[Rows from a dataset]
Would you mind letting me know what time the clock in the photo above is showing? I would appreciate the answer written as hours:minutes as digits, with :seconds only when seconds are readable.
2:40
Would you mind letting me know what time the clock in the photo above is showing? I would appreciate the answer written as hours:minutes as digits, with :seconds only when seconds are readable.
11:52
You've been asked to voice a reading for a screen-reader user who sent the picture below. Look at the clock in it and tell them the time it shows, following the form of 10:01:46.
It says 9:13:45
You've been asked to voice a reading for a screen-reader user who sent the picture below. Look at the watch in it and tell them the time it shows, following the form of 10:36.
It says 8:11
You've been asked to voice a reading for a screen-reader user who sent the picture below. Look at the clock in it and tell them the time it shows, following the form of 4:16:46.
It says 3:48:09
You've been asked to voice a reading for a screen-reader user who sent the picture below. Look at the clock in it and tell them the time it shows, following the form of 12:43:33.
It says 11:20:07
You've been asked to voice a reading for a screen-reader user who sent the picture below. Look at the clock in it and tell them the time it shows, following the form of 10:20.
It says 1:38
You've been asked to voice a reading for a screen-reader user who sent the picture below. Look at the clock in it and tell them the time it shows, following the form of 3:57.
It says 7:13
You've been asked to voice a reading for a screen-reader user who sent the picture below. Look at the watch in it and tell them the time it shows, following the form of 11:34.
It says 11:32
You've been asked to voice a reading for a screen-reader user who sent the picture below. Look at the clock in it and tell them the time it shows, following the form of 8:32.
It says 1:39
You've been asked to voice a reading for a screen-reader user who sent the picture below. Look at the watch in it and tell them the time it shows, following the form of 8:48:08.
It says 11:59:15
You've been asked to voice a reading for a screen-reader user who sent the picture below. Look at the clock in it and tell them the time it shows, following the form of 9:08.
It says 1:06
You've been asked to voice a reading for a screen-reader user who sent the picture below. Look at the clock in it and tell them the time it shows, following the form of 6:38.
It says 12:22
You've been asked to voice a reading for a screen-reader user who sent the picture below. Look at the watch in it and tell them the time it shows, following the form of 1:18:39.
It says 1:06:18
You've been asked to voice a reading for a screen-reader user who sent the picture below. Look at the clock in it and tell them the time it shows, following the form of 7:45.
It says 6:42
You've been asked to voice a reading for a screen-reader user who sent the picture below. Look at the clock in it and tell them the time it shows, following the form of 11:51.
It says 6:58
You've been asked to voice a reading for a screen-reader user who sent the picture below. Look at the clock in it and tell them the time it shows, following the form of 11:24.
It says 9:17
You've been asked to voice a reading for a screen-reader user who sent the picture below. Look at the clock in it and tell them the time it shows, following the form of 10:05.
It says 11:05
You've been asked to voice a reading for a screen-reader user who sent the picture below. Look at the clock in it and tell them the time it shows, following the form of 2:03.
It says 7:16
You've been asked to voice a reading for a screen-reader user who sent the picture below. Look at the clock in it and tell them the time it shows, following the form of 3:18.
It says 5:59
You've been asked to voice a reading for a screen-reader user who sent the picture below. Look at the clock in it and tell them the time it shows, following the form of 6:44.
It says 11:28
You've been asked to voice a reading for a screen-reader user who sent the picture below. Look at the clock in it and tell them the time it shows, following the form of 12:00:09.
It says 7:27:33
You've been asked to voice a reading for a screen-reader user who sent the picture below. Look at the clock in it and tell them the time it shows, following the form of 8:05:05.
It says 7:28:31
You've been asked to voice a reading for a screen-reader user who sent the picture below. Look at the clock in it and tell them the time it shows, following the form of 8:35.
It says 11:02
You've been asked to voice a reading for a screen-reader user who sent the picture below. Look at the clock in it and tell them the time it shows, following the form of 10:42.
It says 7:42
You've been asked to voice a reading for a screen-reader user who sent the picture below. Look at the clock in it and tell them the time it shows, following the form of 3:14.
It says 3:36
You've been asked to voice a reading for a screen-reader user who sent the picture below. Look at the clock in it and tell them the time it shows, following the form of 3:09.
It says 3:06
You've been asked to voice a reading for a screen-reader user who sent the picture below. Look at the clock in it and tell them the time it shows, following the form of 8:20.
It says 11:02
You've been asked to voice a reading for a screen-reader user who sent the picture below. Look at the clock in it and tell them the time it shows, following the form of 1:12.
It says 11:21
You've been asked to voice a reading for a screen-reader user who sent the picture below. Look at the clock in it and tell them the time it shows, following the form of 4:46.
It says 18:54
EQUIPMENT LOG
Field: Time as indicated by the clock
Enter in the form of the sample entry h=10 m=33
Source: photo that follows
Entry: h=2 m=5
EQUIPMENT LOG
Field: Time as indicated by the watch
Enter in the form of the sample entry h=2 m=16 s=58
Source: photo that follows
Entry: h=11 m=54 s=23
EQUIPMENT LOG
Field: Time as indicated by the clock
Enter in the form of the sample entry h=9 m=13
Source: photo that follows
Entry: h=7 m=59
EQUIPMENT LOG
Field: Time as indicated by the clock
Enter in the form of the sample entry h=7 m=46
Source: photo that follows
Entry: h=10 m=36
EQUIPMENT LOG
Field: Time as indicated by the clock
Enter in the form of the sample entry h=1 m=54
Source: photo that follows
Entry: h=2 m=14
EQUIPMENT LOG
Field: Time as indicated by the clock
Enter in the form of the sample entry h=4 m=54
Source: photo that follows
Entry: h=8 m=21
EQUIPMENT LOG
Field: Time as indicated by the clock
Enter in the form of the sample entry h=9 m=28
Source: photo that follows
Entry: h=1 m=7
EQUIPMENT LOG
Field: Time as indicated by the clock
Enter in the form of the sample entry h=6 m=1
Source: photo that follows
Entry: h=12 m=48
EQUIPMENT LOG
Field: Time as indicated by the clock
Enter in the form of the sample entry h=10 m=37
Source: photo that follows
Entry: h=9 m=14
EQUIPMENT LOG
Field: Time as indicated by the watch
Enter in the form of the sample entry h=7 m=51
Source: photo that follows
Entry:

*Your task*: Edit the rows above so that each "EQUIPMENT LOG" becomes "INSTRUMENT LOG". Keep every other part of the rows as it is.

*Answer to the exercise*:
Would you mind letting me know what time the clock in the photo above is showing? I would appreciate the answer written as hours:minutes as digits, with :seconds only when seconds are readable.
2:40
Would you mind letting me know what time the clock in the photo above is showing? I would appreciate the answer written as hours:minutes as digits, with :seconds only when seconds are readable.
11:52
You've been asked to voice a reading for a screen-reader user who sent the picture below. Look at the clock in it and tell them the time it shows, following the form of 10:01:46.
It says 9:13:45
You've been asked to voice a reading for a screen-reader user who sent the picture below. Look at the watch in it and tell them the time it shows, following the form of 10:36.
It says 8:11
You've been asked to voice a reading for a screen-reader user who sent the picture below. Look at the clock in it and tell them the time it shows, following the form of 4:16:46.
It says 3:48:09
You've been asked to voice a reading for a screen-reader user who sent the picture below. Look at the clock in it and tell them the time it shows, following the form of 12:43:33.
It says 11:20:07
You've been asked to voice a reading for a screen-reader user who sent the picture below. Look at the clock in it and tell them the time it shows, following the form of 10:20.
It says 1:38
You've been asked to voice a reading for a screen-reader user who sent the picture below. Look at the clock in it and tell them the time it shows, following the form of 3:57.
It says 7:13
You've been asked to voice a reading for a screen-reader user who sent the picture below. Look at the watch in it and tell them the time it shows, following the form of 11:34.
It says 11:32
You've been asked to voice a reading for a screen-reader user who sent the picture below. Look at the clock in it and tell them the time it shows, following the form of 8:32.
It says 1:39
You've been asked to voice a reading for a screen-reader user who sent the picture below. Look at the watch in it and tell them the time it shows, following the form of 8:48:08.
It says 11:59:15
You've been asked to voice a reading for a screen-reader user who sent the picture below. Look at the clock in it and tell them the time it shows, following the form of 9:08.
It says 1:06
You've been asked to voice a reading for a screen-reader user who sent the picture below. Look at the clock in it and tell them the time it shows, following the form of 6:38.
It says 12:22
You've been asked to voice a reading for a screen-reader user who sent the picture below. Look at the watch in it and tell them the time it shows, following the form of 1:18:39.
It says 1:06:18
You've been asked to voice a reading for a screen-reader user who sent the picture below. Look at the clock in it and tell them the time it shows, following the form of 7:45.
It says 6:42
You've been asked to voice a reading for a screen-reader user who sent the picture below. Look at the clock in it and tell them the time it shows, following the form of 11:51.
It says 6:58
You've been asked to voice a reading for a screen-reader user who sent the picture below. Look at the clock in it and tell them the time it shows, following the form of 11:24.
It says 9:17
You've been asked to voice a reading for a screen-reader user who sent the picture below. Look at the clock in it and tell them the time it shows, following the form of 10:05.
It says 11:05
You've been asked to voice a reading for a screen-reader user who sent the picture below. Look at the clock in it and tell them the time it shows, following the form of 2:03.
It says 7:16
You've been asked to voice a reading for a screen-reader user who sent the picture below. Look at the clock in it and tell them the time it shows, following the form of 3:18.
It says 5:59
You've been asked to voice a reading for a screen-reader user who sent the picture below. Look at the clock in it and tell them the time it shows, following the form of 6:44.
It says 11:28
You've been asked to voice a reading for a screen-reader user who sent the picture below. Look at the clock in it and tell them the time it shows, following the form of 12:00:09.
It says 7:27:33
You've been asked to voice a reading for a screen-reader user who sent the picture below. Look at the clock in it and tell them the time it shows, following the form of 8:05:05.
It says 7:28:31
You've been asked to voice a reading for a screen-reader user who sent the picture below. Look at the clock in it and tell them the time it shows, following the form of 8:35.
It says 11:02
You've been asked to voice a reading for a screen-reader user who sent the picture below. Look at the clock in it and tell them the time it shows, following the form of 10:42.
It says 7:42
You've been asked to voice a reading for a screen-reader user who sent the picture below. Look at the clock in it and tell them the time it shows, following the form of 3:14.
It says 3:36
You've been asked to voice a reading for a screen-reader user who sent the picture below. Look at the clock in it and tell them the time it shows, following the form of 3:09.
It says 3:06
You've been asked to voice a reading for a screen-reader user who sent the picture below. Look at the clock in it and tell them the time it shows, following the form of 8:20.
It says 11:02
You've been asked to voice a reading for a screen-reader user who sent the picture below. Look at the clock in it and tell them the time it shows, following the form of 1:12.
It says 11:21
You've been asked to voice a reading for a screen-reader user who sent the picture below. Look at the clock in it and tell them the time it shows, following the form of 4:46.
It says 18:54
INSTRUMENT LOG
Field: Time as indicated by the clock
Enter in the form of the sample entry h=10 m=33
Source: photo that follows
Entry: h=2 m=5
INSTRUMENT LOG
Field: Time as indicated by the watch
Enter in the form of the sample entry h=2 m=16 s=58
Source: photo that follows
Entry: h=11 m=54 s=23
INSTRUMENT LOG
Field: Time as indicated by the clock
Enter in the form of the sample entry h=9 m=13
Source: photo that follows
Entry: h=7 m=59
INSTRUMENT LOG
Field: Time as indicated by the clock
Enter in the form of the sample entry h=7 m=46
Source: photo that follows
Entry: h=10 m=36
INSTRUMENT LOG
Field: Time as indicated by the clock
Enter in the form of the sample entry h=1 m=54
Source: photo that follows
Entry: h=2 m=14
INSTRUMENT LOG
Field: Time as indicated by the clock
Enter in the form of the sample entry h=4 m=54
Source: photo that follows
Entry: h=8 m=21
INSTRUMENT LOG
Field: Time as indicated by the clock
Enter in the form of the sample entry h=9 m=28
Source: photo that follows
Entry: h=1 m=7
INSTRUMENT LOG
Field: Time as indicated by the clock
Enter in the form of the sample entry h=6 m=1
Source: photo that follows
Entry: h=12 m=48
INSTRUMENT LOG
Field: Time as indicated by the clock
Enter in the form of the sample entry h=10 m=37
Source: photo that follows
Entry: h=9 m=14
INSTRUMENT LOG
Field: Time as indicated by the watch
Enter in the form of the sample entry h=7 m=51
Source: photo that follows
Entry:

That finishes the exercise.